Miriam Bosveld, Minneapolis
I had a great time at the fair with two clients!

I was certain that one client was going to love it, but with the other, I couldn’t speculate.

I thought Mary* would love it, and she did! She was set on finding the give-away items, especially backpacks. I think she went home with about ten. The best building for free backpacks is the University of Minnesota building. If you take their surveys, you get a backpack. We took a very long survey about health and well-being. Then we took another survey about our alcohol use. My client’s alcohol use survey was over very quickly; she doesn’t drink. I didn’t want her to see how long I might need to spend taking that survey, so I skipped ahead.

The other client, Anna*, went with me for about two hours. We saw the farm animals first and while she liked the horses, as we were about to enter the swine and sheep barn, the first thing we saw was a huge, incredibly ugly pig. I’m pretty sure that even people who like pigs would recoil at this pig.

Anna seemed unfazed, but I decided to steer us toward the sheep. She said she liked the sheep and the rabbits best. After we left the animal barns, we went to see the largest pumpkin in the horticultural building.

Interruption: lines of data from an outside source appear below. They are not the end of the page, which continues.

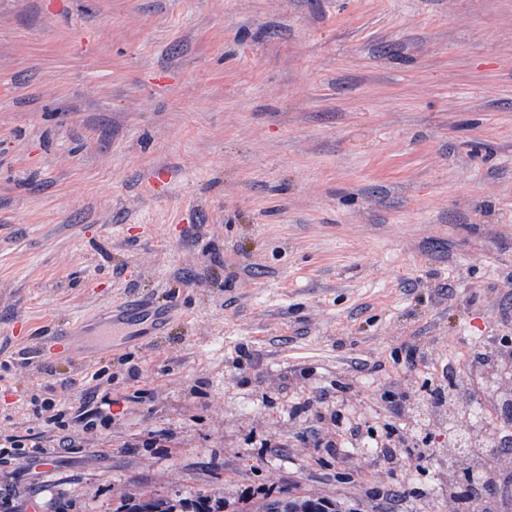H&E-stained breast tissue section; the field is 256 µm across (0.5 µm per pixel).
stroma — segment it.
I'll return each mask as SVG.
<instances>
[{
	"label": "stroma",
	"mask_w": 512,
	"mask_h": 512,
	"mask_svg": "<svg viewBox=\"0 0 512 512\" xmlns=\"http://www.w3.org/2000/svg\"><path fill=\"white\" fill-rule=\"evenodd\" d=\"M503 351L512 0H0V512H469L435 395ZM175 308L157 305L145 298H135L117 303L111 311L98 320L79 321L68 327L54 329L50 342L53 345L71 348L81 336L93 334L103 342H113L116 337L127 334V329L142 320H151V330L142 336H162L168 331L175 317ZM175 497V498H174ZM168 499H150L125 505L124 512H223L224 501L208 496L198 495L195 498H183L175 493ZM177 509V510H176Z\"/></svg>",
	"instance_id": "stroma-1"
}]
</instances>
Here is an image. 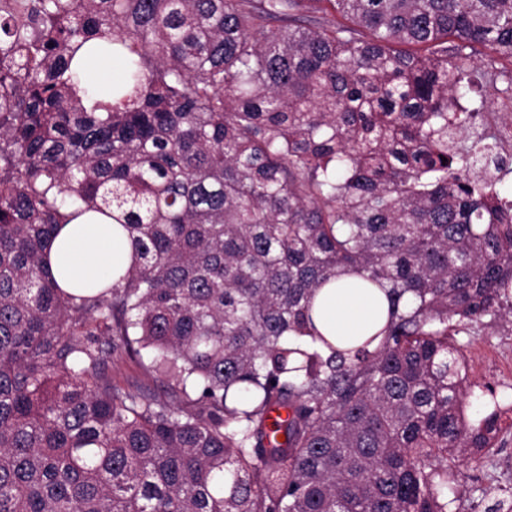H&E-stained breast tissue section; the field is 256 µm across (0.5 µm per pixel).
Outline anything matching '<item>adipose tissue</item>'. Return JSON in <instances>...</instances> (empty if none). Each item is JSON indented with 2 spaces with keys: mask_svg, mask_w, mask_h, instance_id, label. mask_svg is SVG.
<instances>
[{
  "mask_svg": "<svg viewBox=\"0 0 512 512\" xmlns=\"http://www.w3.org/2000/svg\"><path fill=\"white\" fill-rule=\"evenodd\" d=\"M132 248L127 235L111 218L97 213L84 215L65 225L47 251V269L65 290L92 293L98 283L115 281L131 266ZM321 316L338 336H364L377 323L374 300L355 277L342 278L329 288Z\"/></svg>",
  "mask_w": 512,
  "mask_h": 512,
  "instance_id": "ef3b65f1",
  "label": "adipose tissue"
}]
</instances>
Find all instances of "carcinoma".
I'll return each mask as SVG.
<instances>
[{
	"label": "carcinoma",
	"mask_w": 512,
	"mask_h": 512,
	"mask_svg": "<svg viewBox=\"0 0 512 512\" xmlns=\"http://www.w3.org/2000/svg\"><path fill=\"white\" fill-rule=\"evenodd\" d=\"M477 45L512 60V0L0 12V512H462L509 401L456 340L512 296L502 159L448 103ZM82 49L125 57L115 103L73 82ZM89 212L135 260L78 296L43 259ZM343 274L385 293L368 336L314 321Z\"/></svg>",
	"instance_id": "carcinoma-1"
}]
</instances>
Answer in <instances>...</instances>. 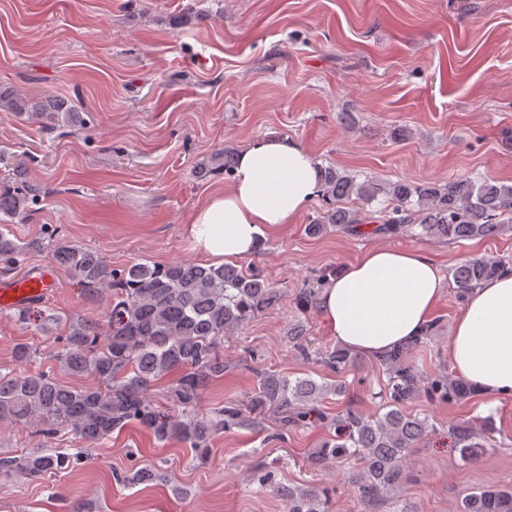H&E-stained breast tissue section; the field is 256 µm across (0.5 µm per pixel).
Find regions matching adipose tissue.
Segmentation results:
<instances>
[{"instance_id": "obj_1", "label": "adipose tissue", "mask_w": 512, "mask_h": 512, "mask_svg": "<svg viewBox=\"0 0 512 512\" xmlns=\"http://www.w3.org/2000/svg\"><path fill=\"white\" fill-rule=\"evenodd\" d=\"M316 166L286 139L248 145L229 187L193 215L192 249L216 265L252 254L260 237L294 223L318 196ZM445 290L437 263L420 249L375 247L329 277L319 312L344 347L381 355L424 334ZM449 357L488 401L512 394V268L470 291L454 319Z\"/></svg>"}]
</instances>
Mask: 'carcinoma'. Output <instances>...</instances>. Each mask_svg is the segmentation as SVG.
<instances>
[{
  "label": "carcinoma",
  "instance_id": "cac0c4a2",
  "mask_svg": "<svg viewBox=\"0 0 512 512\" xmlns=\"http://www.w3.org/2000/svg\"><path fill=\"white\" fill-rule=\"evenodd\" d=\"M1 107L46 130L85 124L67 102L48 94H0ZM0 165L8 168L7 181L0 182V263L9 270L21 269L30 251L49 249L83 288L112 295L106 319L71 323L54 354L62 370L90 375L96 384L76 388L46 372L0 367V423L38 422L46 442L67 427L89 444L101 445L112 432L136 422L161 443L177 438L198 451L207 448L213 435L242 423L244 413L235 401H226L210 416L198 412V401L209 381L224 376L221 340L273 306L280 298L278 289L260 274H247L233 265L135 263L112 269L97 252L62 240L53 226L45 228L39 240L22 242L6 223L30 215L40 202V188L28 180L26 155L0 152ZM318 180L330 208L305 226L309 236H321L332 227L354 232L369 218L376 222L373 233L383 237L410 235L458 243L512 231L511 185L467 178L448 183L381 182L372 177L360 181L332 165L318 167ZM344 200L361 207L339 206ZM508 266L502 258L472 256L453 268L451 277L463 297ZM332 273L322 271L298 291L300 309L317 305ZM9 317L19 327L40 333L59 321L50 309L30 307L17 308ZM436 327L432 323L422 338L379 357L388 375L389 397L382 414L368 415L350 406L330 420L322 410L323 399L328 394L345 395L346 384L319 382L311 376L293 378L273 370L256 372L251 410L260 415L270 411L285 427L329 423L330 432L311 456V464L326 467L352 460L351 483L371 512H377L382 502L402 489L407 481L405 458L430 432L428 418L409 412V406L423 397L460 401L472 393L471 385L460 377L432 378L420 370L416 351L434 339ZM288 339L302 358L318 355L332 369L353 361L350 350L343 347L322 352L311 348L301 325L291 329ZM174 370L181 376L171 392L172 407L164 409L153 400L154 387ZM489 432L474 422L458 424L452 428L454 447L474 461L482 449L493 447ZM77 461L78 457L61 451L32 453L22 468L38 476L61 472ZM259 486L278 497L285 512H328V493L319 487L271 485L266 478ZM458 512H512V490L480 488L461 499Z\"/></svg>",
  "mask_w": 512,
  "mask_h": 512
}]
</instances>
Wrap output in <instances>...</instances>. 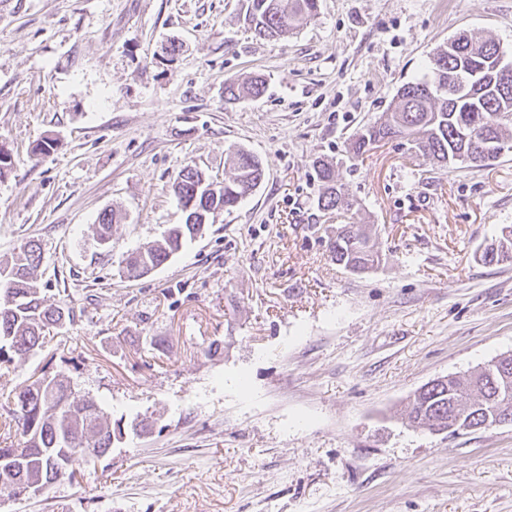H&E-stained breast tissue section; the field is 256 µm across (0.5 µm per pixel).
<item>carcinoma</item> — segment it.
Here are the masks:
<instances>
[{
	"label": "carcinoma",
	"mask_w": 512,
	"mask_h": 512,
	"mask_svg": "<svg viewBox=\"0 0 512 512\" xmlns=\"http://www.w3.org/2000/svg\"><path fill=\"white\" fill-rule=\"evenodd\" d=\"M245 21L256 35L280 38L317 11L318 0H244ZM506 52L493 40L466 39L453 51L441 48L430 61L421 80L403 84L396 105L386 118L366 127L351 144L357 156L372 142L405 139L416 155L443 168L464 161L479 165L499 153H485V143L512 147V72L496 71ZM265 88L262 77L224 84V99L236 101L258 97ZM224 183L217 192L201 186V172L186 166L172 188L184 223L173 224L159 241L131 250L121 268L122 276L137 280L166 263L183 247L201 236L215 214L229 211L253 192L264 178L261 160L237 149L227 153ZM323 191L317 208L333 212L357 207L346 199L344 186L331 164L317 165ZM119 218L112 210L98 217L99 243L112 238ZM497 253L483 250L485 264L512 261V239L500 237ZM331 258L339 265L369 269L379 262L369 234L358 224H346L330 241ZM42 262L41 245L30 240L11 260L0 262V367L15 359L38 354L48 343L46 331L73 319V311L49 303L42 296L35 272ZM4 406L12 413L18 438L0 443V498L23 500L39 497L52 484L74 480L79 466L104 457L114 441L123 436L121 424H112L101 404L76 397L70 380L58 374H43L7 397ZM501 414L512 417V358L470 375L440 381L431 389L413 395L407 407L410 424L430 432L450 417L458 425L447 431L482 428L487 419Z\"/></svg>",
	"instance_id": "obj_1"
}]
</instances>
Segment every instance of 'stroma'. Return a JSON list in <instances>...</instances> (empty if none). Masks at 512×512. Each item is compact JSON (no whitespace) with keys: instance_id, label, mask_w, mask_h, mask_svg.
Returning a JSON list of instances; mask_svg holds the SVG:
<instances>
[{"instance_id":"1","label":"stroma","mask_w":512,"mask_h":512,"mask_svg":"<svg viewBox=\"0 0 512 512\" xmlns=\"http://www.w3.org/2000/svg\"><path fill=\"white\" fill-rule=\"evenodd\" d=\"M243 10L0 0V259L38 241L39 284L74 314L0 369V400L61 374L125 429L76 481L0 512H512V424L403 420L424 384L512 353V261L479 259L512 227V150L446 170L400 139L350 150L454 35L512 52V0H318L274 40ZM254 75L261 96L225 102ZM232 149L261 159L259 186L121 278L127 251L183 223L177 173L223 178ZM319 160L359 210H318ZM106 209L121 221L104 246ZM350 222L380 254L362 273L329 252Z\"/></svg>"}]
</instances>
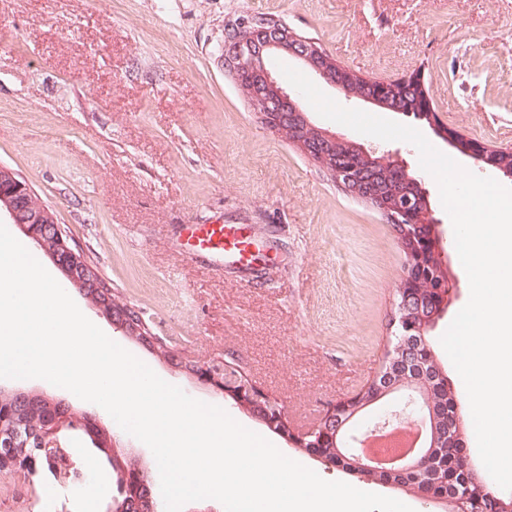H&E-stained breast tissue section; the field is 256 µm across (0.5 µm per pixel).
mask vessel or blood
I'll use <instances>...</instances> for the list:
<instances>
[{
    "label": "vessel or blood",
    "instance_id": "vessel-or-blood-1",
    "mask_svg": "<svg viewBox=\"0 0 512 512\" xmlns=\"http://www.w3.org/2000/svg\"><path fill=\"white\" fill-rule=\"evenodd\" d=\"M180 248L228 267L253 265L254 241L239 224H187L179 238Z\"/></svg>",
    "mask_w": 512,
    "mask_h": 512
}]
</instances>
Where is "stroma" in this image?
<instances>
[{"label": "stroma", "mask_w": 512, "mask_h": 512, "mask_svg": "<svg viewBox=\"0 0 512 512\" xmlns=\"http://www.w3.org/2000/svg\"><path fill=\"white\" fill-rule=\"evenodd\" d=\"M260 13L367 79L421 72L444 125L512 150V0H0V166L27 181L113 292L169 341L171 362L74 297L160 378L222 407L325 480L414 512H449L295 451L184 370L233 358L304 429L365 384L391 344L404 257L390 224L267 128L224 71L225 25ZM318 124L403 160L428 191L455 286L430 344L469 411L440 343L470 289L435 180L411 144ZM210 223L248 227L264 259L239 272L176 251L181 225ZM16 387L116 426L66 389L0 378V388ZM111 497L108 487L89 501L44 475L0 476V512H103Z\"/></svg>", "instance_id": "obj_1"}]
</instances>
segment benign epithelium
Wrapping results in <instances>:
<instances>
[{"instance_id":"1","label":"benign epithelium","mask_w":512,"mask_h":512,"mask_svg":"<svg viewBox=\"0 0 512 512\" xmlns=\"http://www.w3.org/2000/svg\"><path fill=\"white\" fill-rule=\"evenodd\" d=\"M276 54H286L296 59L338 93L355 96L377 107H386L382 90L386 89L388 82H377L378 91L375 93L349 90L347 84L336 76V64L327 57L317 42L298 35L288 25L277 20L261 21L256 16L242 17L224 30V71L244 91L261 122L269 129L283 134L287 131V118H295L299 122V127L296 128L298 135L290 139V142L325 168L345 192L365 201L379 212L386 223L393 226L399 243L403 244L406 239L413 238L411 225L424 224L430 229L432 246L438 251L441 250L442 234L438 229L440 221L433 215L428 193L422 187L421 181L411 178V190L392 195L377 189L370 179L364 177V172L355 167L344 166L322 151V141L332 144L347 143L360 156L371 158L370 152L361 144L311 122L301 108L299 96L285 88L267 67L266 60ZM417 119L427 121L429 127L452 146H459L464 140V137L440 123L431 105L428 106V111L417 114ZM2 213L7 214L12 223L33 240L38 239V236L30 230L29 223H52L50 213L44 207L34 204L29 186L13 176L0 179V214ZM48 256L71 281L74 282L80 277L88 278V273H79L76 264L60 262L59 253L50 252ZM450 302L447 295H441L438 302L440 311L427 317L423 314L426 306L420 296L412 290L404 292L396 301L392 315V322L397 325L398 343L394 346V351L388 352V358L407 364L417 361L423 354H430L429 346H421V340L436 325L437 317L447 311ZM111 320L112 325L125 336L135 337L144 333L151 342H160L155 334L145 333L149 326L139 313L131 315L124 310L118 317L111 316ZM195 375L198 380L217 388L246 411L256 409L261 412L263 422L271 430L288 436L291 446L315 448L317 444L311 438L328 440L350 454L355 465L365 472H378L382 469L392 473L412 471L424 457L425 449L437 446L439 434L433 405L415 383H403L394 379V374L387 365L382 366L370 381L375 392L372 399L352 407L347 399L338 400L327 409L323 417L327 424L320 423L312 429L293 434L288 433L284 411L273 403L266 392L243 375L238 366L225 360H217L195 372ZM398 395L406 396L405 406L414 414V424L423 431L422 448L390 467H382L364 453L362 443L366 434L356 428L355 419L363 410ZM66 426L67 423L62 418L48 419L39 431L36 448L21 457L17 455V448L21 443H28L32 435L14 428L9 431L0 429V462L12 463L30 475H35L49 466L60 485L75 484L76 477L71 474L73 464L66 451V445L71 440V436L65 433ZM144 480L142 472L137 469L123 472L118 496L111 500L106 512H126L128 506L136 502Z\"/></svg>"}]
</instances>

I just love to get to know new people at the Fair. It’s so relaxing just to look at things. Mary and I agreed that the people-watching in particular is super fun, and we spent lots of time sitting quietly and just looking at everyone walking by.

CVT extends a heartfelt thank-you to the Minnesota State Fair for facilitating these memories. Staff, volunteers and clients look forward to a great get-together at the Fair again next year.